What you have to do: Print out the records below with nothing altered.

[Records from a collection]
•••••

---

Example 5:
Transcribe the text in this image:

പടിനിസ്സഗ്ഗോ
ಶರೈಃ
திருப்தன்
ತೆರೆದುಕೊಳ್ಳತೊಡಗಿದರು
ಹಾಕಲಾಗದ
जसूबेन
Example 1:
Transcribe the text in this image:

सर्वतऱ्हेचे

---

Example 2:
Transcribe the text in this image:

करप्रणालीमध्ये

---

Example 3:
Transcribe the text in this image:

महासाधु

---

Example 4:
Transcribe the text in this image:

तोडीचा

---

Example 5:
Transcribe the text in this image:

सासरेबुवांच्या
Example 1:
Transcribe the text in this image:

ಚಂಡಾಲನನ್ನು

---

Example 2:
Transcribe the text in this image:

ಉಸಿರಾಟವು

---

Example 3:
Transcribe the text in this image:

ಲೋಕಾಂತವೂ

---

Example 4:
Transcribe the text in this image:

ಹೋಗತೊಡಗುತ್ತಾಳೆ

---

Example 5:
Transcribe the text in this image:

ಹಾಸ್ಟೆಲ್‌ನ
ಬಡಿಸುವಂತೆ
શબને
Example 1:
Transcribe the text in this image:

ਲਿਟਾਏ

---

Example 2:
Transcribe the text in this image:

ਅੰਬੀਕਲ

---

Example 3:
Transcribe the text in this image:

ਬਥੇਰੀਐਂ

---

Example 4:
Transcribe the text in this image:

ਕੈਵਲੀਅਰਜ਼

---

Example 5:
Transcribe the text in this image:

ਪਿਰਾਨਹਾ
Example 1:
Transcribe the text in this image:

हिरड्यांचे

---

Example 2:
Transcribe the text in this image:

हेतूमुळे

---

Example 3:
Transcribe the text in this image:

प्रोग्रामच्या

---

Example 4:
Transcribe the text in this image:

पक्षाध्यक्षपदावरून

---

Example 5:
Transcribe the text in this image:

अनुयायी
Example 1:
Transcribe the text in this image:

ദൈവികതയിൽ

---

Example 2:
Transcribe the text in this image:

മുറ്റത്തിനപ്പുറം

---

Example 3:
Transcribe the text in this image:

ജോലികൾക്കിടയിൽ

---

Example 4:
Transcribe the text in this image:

•••••

Result of the exercise:
---

Example 5:
Transcribe the text in this image:

പടിനിസ്സഗ്ഗോ
ಶರೈಃ
திருப்தன்
ತೆರೆದುಕೊಳ್ಳತೊಡಗಿದರು
ಹಾಕಲಾಗದ
जसूबेन
Example 1:
Transcribe the text in this image:

सर्वतऱ्हेचे

---

Example 2:
Transcribe the text in this image:

करप्रणालीमध्ये

---

Example 3:
Transcribe the text in this image:

महासाधु

---

Example 4:
Transcribe the text in this image:

तोडीचा

---

Example 5:
Transcribe the text in this image:

सासरेबुवांच्या
Example 1:
Transcribe the text in this image:

ಚಂಡಾಲನನ್ನು

---

Example 2:
Transcribe the text in this image:

ಉಸಿರಾಟವು

---

Example 3:
Transcribe the text in this image:

ಲೋಕಾಂತವೂ

---

Example 4:
Transcribe the text in this image:

ಹೋಗತೊಡಗುತ್ತಾಳೆ

---

Example 5:
Transcribe the text in this image:

ಹಾಸ್ಟೆಲ್‌ನ
ಬಡಿಸುವಂತೆ
શબને
Example 1:
Transcribe the text in this image:

ਲਿਟਾਏ

---

Example 2:
Transcribe the text in this image:

ਅੰਬੀਕਲ

---

Example 3:
Transcribe the text in this image:

ਬਥੇਰੀਐਂ

---

Example 4:
Transcribe the text in this image:

ਕੈਵਲੀਅਰਜ਼

---

Example 5:
Transcribe the text in this image:

ਪਿਰਾਨਹਾ
Example 1:
Transcribe the text in this image:

हिरड्यांचे

---

Example 2:
Transcribe the text in this image:

हेतूमुळे

---

Example 3:
Transcribe the text in this image:

प्रोग्रामच्या

---

Example 4:
Transcribe the text in this image:

पक्षाध्यक्षपदावरून

---

Example 5:
Transcribe the text in this image:

अनुयायी
Example 1:
Transcribe the text in this image:

ദൈവികതയിൽ

---

Example 2:
Transcribe the text in this image:

മുറ്റത്തിനപ്പുറം

---

Example 3:
Transcribe the text in this image:

ജോലികൾക്കിടയിൽ

---

Example 4:
Transcribe the text in this image:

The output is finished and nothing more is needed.